Ozguner F, Oktem F, Ayata A, Koyu A, et al. (2005)
The authors carried out their experiment on 4 groups of rats (10 in each group). The first was a control group that had no stress and no exposure to RFR. The second was a sham group that was placed in the exposure chamber, without the RFR. The third group of RFR-exposed animals was exposed at 900 MHz frequency for 30 minutes a day for 1 month. The SAR varied between 0.016 (whole body) and 4 W/kg (locally). (It is not clear where the local measurements were made). The fourth group consisted of animals that were exposed to the same RFR, but were also given caffeic acid phenethyl ester (CAPE), a natural flavonoid compound from the honey bee propolis. CAPE was given as an intraperitoneal injection before the daily exposure period.

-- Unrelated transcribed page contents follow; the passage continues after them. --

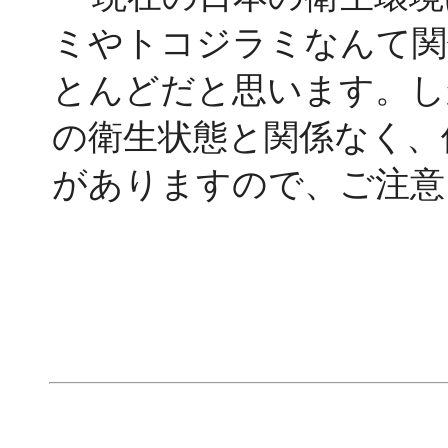
ミやトコジラミなんて関
とんどだと思います。し
の衛生状態と関係なく、
がありますので、ご注意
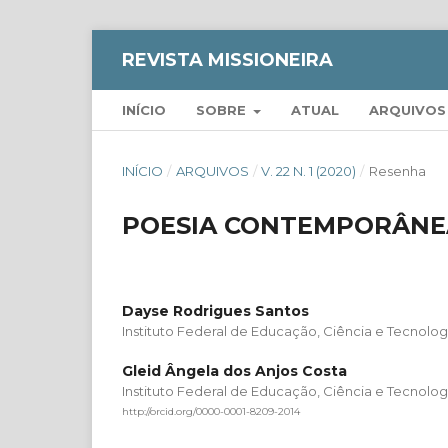
REVISTA MISSIONEIRA
INÍCIO
SOBRE
ATUAL
ARQUIVOS
INÍCIO
/
ARQUIVOS
/
V. 22 N. 1 (2020)
/
Resenha
POESIA CONTEMPORÂNE
Dayse Rodrigues Santos
Instituto Federal de Educação, Ciência e Tecnologia
Gleid Ângela dos Anjos Costa
Instituto Federal de Educação, Ciência e Tecnologia
http://orcid.org/0000-0001-8209-2014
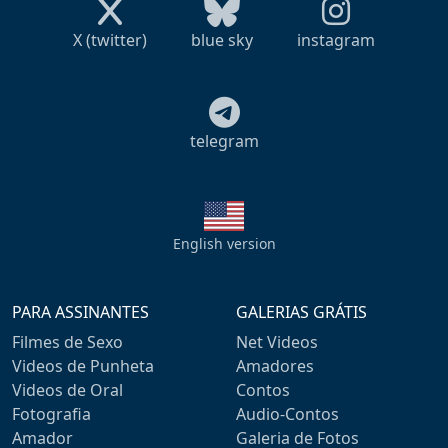
X (twitter)
blue sky
instagram
telegram
English version
PARA ASSINANTES
GALERIAS GRÁTIS
Filmes de Sexo
Net Videos
Videos de Punheta
Amadores
Videos de Oral
Contos
Fotografia
Audio-Contos
Amador
Galeria de Fotos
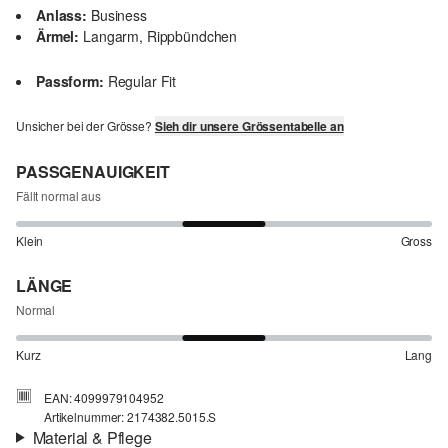
Anlass:
Business
Ärmel:
Langarm, Rippbündchen
Passform:
Regular Fit
Unsicher bei der Grösse?
Sieh dir unsere Grössentabelle an
PASSGENAUIGKEIT
Fällt normal aus
Klein
Gross
LÄNGE
Normal
Kurz
Lang
EAN: 4099979104952
Artikelnummer: 2174382.5015.S
Material & Pflege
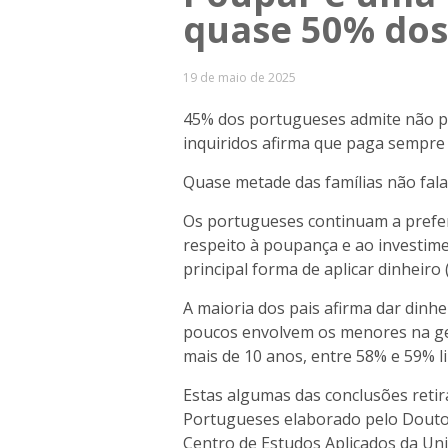
quase 50% dos
19 de maio de 2025
45% dos portugueses admite não p
inquiridos afirma que paga sempre
Quase metade das famílias não fala
Os portugueses continuam a prefe
respeito à poupança e ao investim
principal forma de aplicar dinheiro 
A maioria dos pais afirma dar dinh
poucos envolvem os menores na ges
mais de 10 anos, entre 58% e 59% li
Estas algumas das conclusões retir
Portugueses elaborado pelo Doutor
Centro de Estudos Aplicados da Un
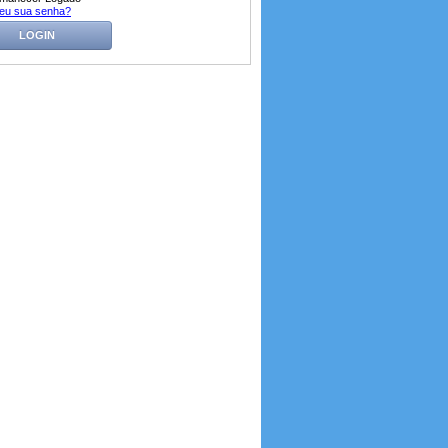
eu sua senha?
LOGIN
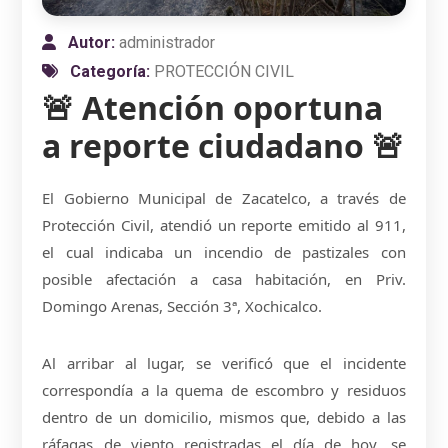
Autor:
administrador
Categoría:
PROTECCIÓN CIVIL
🚨 Atención oportuna
a reporte ciudadano 🚨
El Gobierno Municipal de Zacatelco, a través de
Protección Civil, atendió un reporte emitido al 911,
el cual indicaba un incendio de pastizales con
posible afectación a casa habitación, en Priv.
Domingo Arenas, Sección 3ª, Xochicalco.
Al arribar al lugar, se verificó que el incidente
correspondía a la quema de escombro y residuos
dentro de un domicilio, mismos que, debido a las
ráfagas de viento registradas el día de hoy, se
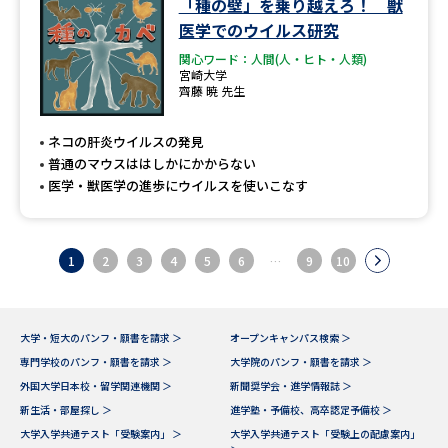
「種の壁」を乗り越えろ！ 獣
医学でのウイルス研究
関心ワード：人間(人・ヒト・人類)
宮崎大学
齊藤 暁 先生
ネコの肝炎ウイルスの発見
普通のマウスははしかにかからない
医学・獣医学の進歩にウイルスを使いこなす
1
2
3
4
5
6
…
9
10
大学・短大のパンフ・願書を請求 ＞
オープンキャンパス検索 ＞
専門学校のパンフ・願書を請求 ＞
大学院のパンフ・願書を請求 ＞
外国大学日本校・留学関連機関 ＞
新聞奨学会・進学情報誌 ＞
新生活・部屋探し ＞
進学塾・予備校、高卒認定予備校 ＞
大学入学共通テスト「受験案内」 ＞
大学入学共通テスト「受験上の配慮案内」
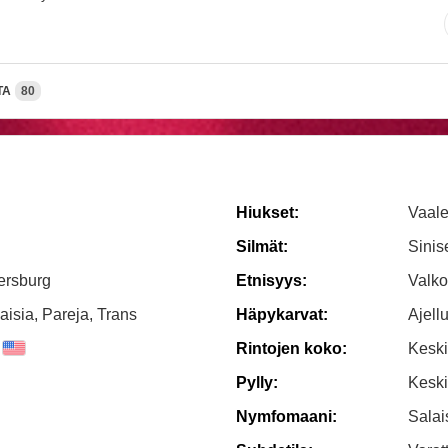
TA
80
Hiukset:
Vaale
Silmät:
Sinis
ersburg
Etnisyys:
Valko
aisia, Pareja, Trans
Häpykarvat:
Ajellu
Rintojen koko:
Keski
Pylly:
Kesk
Nymfomaani:
Sala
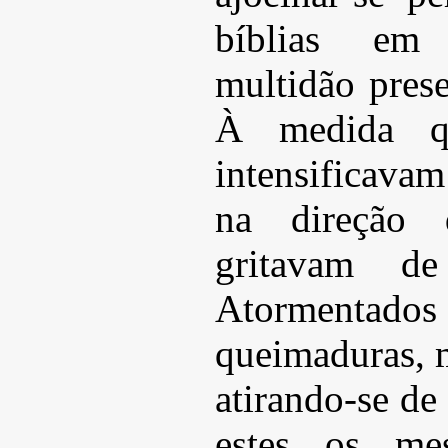
bíblias em
multidão prese
À medida q
intensificavam
na direção d
gritavam de
Atormentad
queimaduras, m
atirando-se de
estes os mes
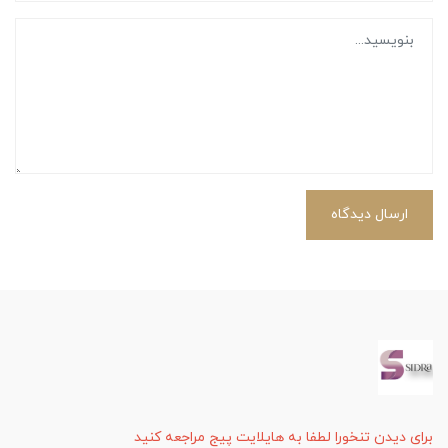
ارسال دیدگاه
برای دیدن تنخورا لطفا به هایلایت پیج مراجعه کنید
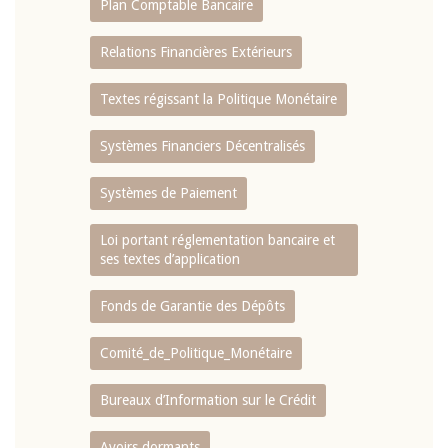
Plan Comptable Bancaire
Relations Financières Extérieurs
Textes régissant la Politique Monétaire
Systèmes Financiers Décentralisés
Systèmes de Paiement
Loi portant réglementation bancaire et
ses textes d’application
Fonds de Garantie des Dépôts
Comité_de_Politique_Monétaire
Bureaux d’Information sur le Crédit
Avoirs dormants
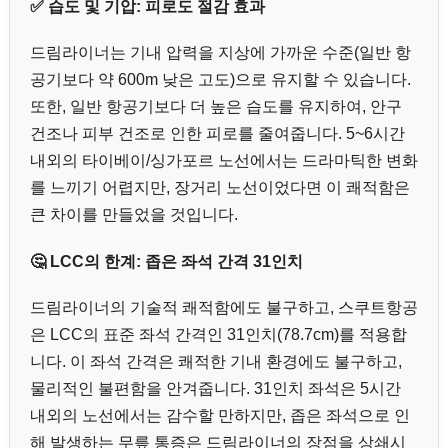
✅ 습도 및 기압: 피로도 절감 효과
드림라이너는 기내 압력을 지상에 가까운 수준(일반 항
공기보다 약 600m 낮은 고도)으로 유지할 수 있습니다.
또한, 일반 항공기보다 더 높은 습도를 유지하여, 안구
건조나 피부 건조로 인한 피로를 줄여줍니다. 5~6시간
내외의 타이베이/싱가포르 노선에서는 드라마틱한 변화
를 느끼기 어렵지만, 장거리 노선이었다면 이 쾌적함은
큰 차이를 만들었을 것입니다.
🤔 LCC의 한계: 좁은 좌석 간격 31인치
드림라이너의 기술적 쾌적함에도 불구하고, 스쿠트항공
은 LCC의 표준 좌석 간격인 31인치(78.7cm)를 적용합
니다. 이 좌석 간격은 쾌적한 기내 환경에도 불구하고,
물리적인 불편함을 안겨줍니다. 31인치 좌석은 5시간
내외의 노선에서는 감수할 만하지만, 좁은 좌석으로 인
해 발생하는 무릎 통증은 드림라이너의 장점을 상쇄시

At the end of 1 month the rats were sacrificed and the kidneys removed for examination of the levels of antioxidant levels - superoxide dismutase (SOD), catalase (CAT), and glutathione peroxidase (GSH-Px). The levels of the ROS nitric acid (NO) were also estimated, and of malondialdehyde (MDA), which is an index of lipid peroxidation. Finally, urinary N-acetyl-ß-D-glucosaminidase (NAG) was measured. NAG is a marker of renal tubular injury.
In the RFR group, there was a significant decrease in the activities of the three antioxidant enzymes in the kidney tissues of the RFR-exposed group, compared with the control group and the sham-exposed group. The levels of NAG, MDA, and NO significantly increased in the RFR-exposed group, in comparison with the control and sham groups. However, the CAPE treated animals had levels of antioxidant enzymes and of NO, MDA, and NAG that were significantly different from the RFR-exposed group and, with the exception of GSH-Px and MDA, were not different from the control group.
The authors conclude that the changes demonstrate the role of oxidative mechanisms in 900 MHz phone-induced damage, and that CAPE ameliorates this damage.